### Text segment:
▬▬▬▬▬▬▬▬▬▬
Rub it in why don't you?? :'(


----------



## phil (May 7, 2002)

> Guys you are completely missing the point here.
> 
> Second only to denying your long term g/f a wedding with all the trimmings, refusing to celebrate Valentines Day is shooting yourself in the foot big time. Please understand that just because it makes no difference to you, and just because she appears not to mind *does not* mean that she doesnt want you to surprise her. The money you spend on a card, a bunch of roses and a small gift will be paid back to you in incremental sexual favours many many times over. All the more so if you never usually remember these things.
> 
> Just do it ;D


And you've missed my (and obviously many others' point) Louise. Valentines day isn't about loving someone. You don't need a "day" to love someone. Valentines day is all about giving money to vendors of flowers, cards and chocolate which women are supposed to like. It's about selfish glutony. And it's about making ugly people feel truly shit about themselves. 
It makes a big difference to me. I don't want to pretend to my girlfriend that I love her by a token gesture once a year, even if it does result in fellatio.  I want to show her by being there, treating the both of us occasionally and giving her a regular seeing to.


----------



## kingcutter (Aug 1, 2003)

> Got a Hotel suite booked @ the MalMaison in Leeds for me and mi lady. Were gonna go to a cool restaurant called the 'Room' just round the corner from the hotel and then move on to 'Townhouse' to rock the night away and get totally smashed, lol! Any1 else in leeds that wants to perhaps hook up for a nite in the town? G ;D


i believe gaz and jan are up for that sort of thing ;D


----------



## t7 (Nov 2, 2002)

> And you've missed my (and obviously many others' point) Louise. Valentines day isn't about loving someone. You don't need a "day" to love someone. Valentines day is all about giving money to vendors of flowers, cards and chocolate which women are supposed to like. It's about selfish glutony. And it's about making ugly people feel truly shit about themselves.
▬▬▬▬▬▬▬▬▬▬
### Recorded information:
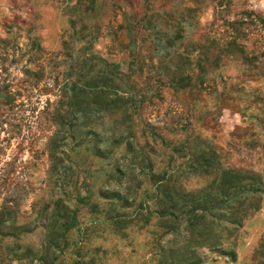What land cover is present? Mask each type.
▬▬▬▬▬▬▬▬▬▬
### Task instructions:
1. From the Valentine's Day thread, reproduce verbatim the stretch from "It makes a big" through "(Aug 1, 2003)".
2. Answer the following questions using the Valentine's Day thread.
(a) According to the quoted message in phil's post, which three things does the money get spent on?
(b) At which hotel in Leeds was a suite booked?
(c) Whom does kingcutter name as being up for a night out in Leeds?

### Answers to each task:
1.
It makes a big difference to me. I don't want to pretend to my girlfriend that I love her by a token gesture once a year, even if it does result in fellatio.  I want to show her by being there, treating the both of us occasionally and giving her a regular seeing to.


----------



## kingcutter (Aug 1, 2003)

2.
(a) A card, a bunch of roses and a small gift.
(b) The MalMaison.
(c) Gaz and Jan.